The Combined Gas Law provides a mathematical tool for understanding how gases behave under changing conditions. This principle establishes a direct relationship between the three primary measurable properties of a fixed amount of gas: pressure, volume, and temperature. By synthesizing the findings of Boyle, Charles, and Gay-Lussac, the Combined Gas Law allows prediction of a gas’s state when two of its properties are altered simultaneously. Its utility lies in its ability to model gas behavior accurately, whether predicting the expansion of a balloon or calculating the capacity of an industrial gas tank. Mastering this law involves applying a straightforward algebraic formula to solve for any missing value.
Defining the Combined Gas Law Variables
The mathematical representation of this principle is \(P_1V_1/T_1 = P_2V_2/T_2\), a formula that relates the initial state of a gas to its final state. In this equation, ‘P’ represents the pressure exerted by the gas. Pressure is commonly measured in units such as atmospheres (atm), kilopascals (kPa), or millimeters of mercury (mmHg).
The letter ‘V’ stands for the volume occupied by the gas, which is the amount of space it fills, typically measured in liters (L) or milliliters (mL). The final variable, ‘T,’ represents the absolute temperature of the gas, a measure of the average kinetic energy of its particles.
The subscripts ‘1’ and ‘2’ differentiate between the gas’s condition at two distinct points in time. Subscript ‘1’ denotes the initial state (pressure, volume, and temperature) before any change occurs, while subscript ‘2’ refers to the final state after conditions have been altered.
The units for pressure and volume must remain consistent throughout the calculation. For instance, if \(P_1\) is in atmospheres, \(P_2\) will also be calculated in atmospheres. This consistency ensures that the ratios remain valid on both sides of the equation.
Mandatory Unit Conversions for Calculation
The Combined Gas Law requires the use of an absolute temperature scale, meaning temperature must always be expressed in Kelvin (K). The Celsius scale is unsuitable because its zero point is based on the freezing point of water, which could lead to division by zero or negative values in the equation.

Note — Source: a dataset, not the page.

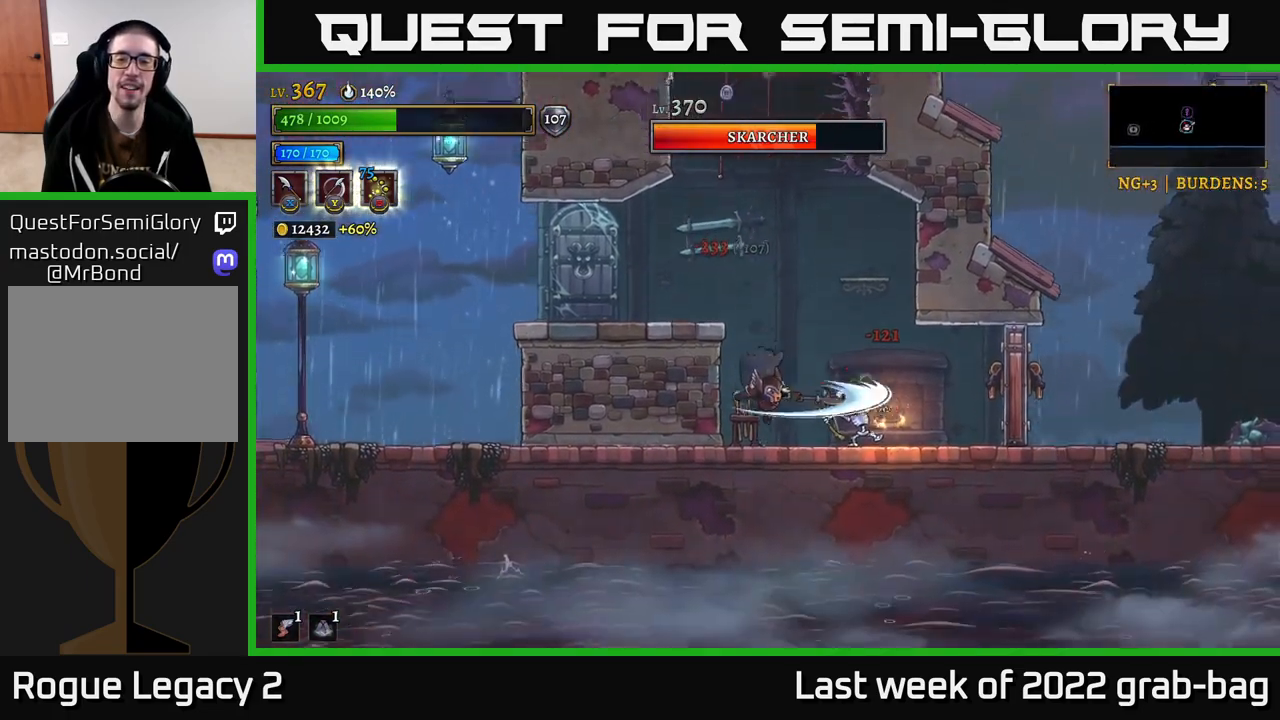
{"buttons": [], "left_stick": "right", "right_stick": "center", "events": [[50, "left_stick", "center"], [100, "left_stick", "right"], [267, "X", "down"], [283, "left_stick", "center"], [433, "left_stick", "right"], [450, "X", "up"]]}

The Kelvin scale is the absolute thermodynamic temperature scale, beginning at absolute zero. This ensures all Kelvin temperatures are positive, allowing the temperature ratio in the gas law equation to accurately reflect the proportional change in kinetic energy.
Converting a Celsius temperature (\(C\)) to Kelvin (\(K\)) uses the formula \(K = C + 273.15\). For example, \(25.0^\circ \text{C}\) converts to \(298.15\text{ K}\). This conversion must be performed on both the initial temperature (\(T_1\)) and the final temperature (\(T_2\)) if they are provided in Celsius.
The units for pressure and volume offer flexibility, provided they match on both sides of the equation. If \(V_1\) is in milliliters and \(P_1\) is in kilopascals, the calculated values for \(V_2\) and \(P_2\) will emerge in milliliters and kilopascals, respectively.
Methodology for Isolating the Unknown Variable
Solving a Combined Gas Law problem requires isolating the unknown variable, which could be any of the six terms in the equation. The first step is identifying the missing variable, such as a final state property (\(P_2\)) or an initial condition (\(V_1\)). Standard algebraic rules must then be applied to isolate it.
The process typically begins by cross-multiplying to remove fractions, transforming \(P_1V_1/T_1 = P_2V_2/T_2\) into the linear form \(P_1V_1T_2 = P_2V_2T_1\). Rearranging this linear form is simpler than manipulating the fractional form directly. The goal is to move all known variables away from the unknown using inverse operations.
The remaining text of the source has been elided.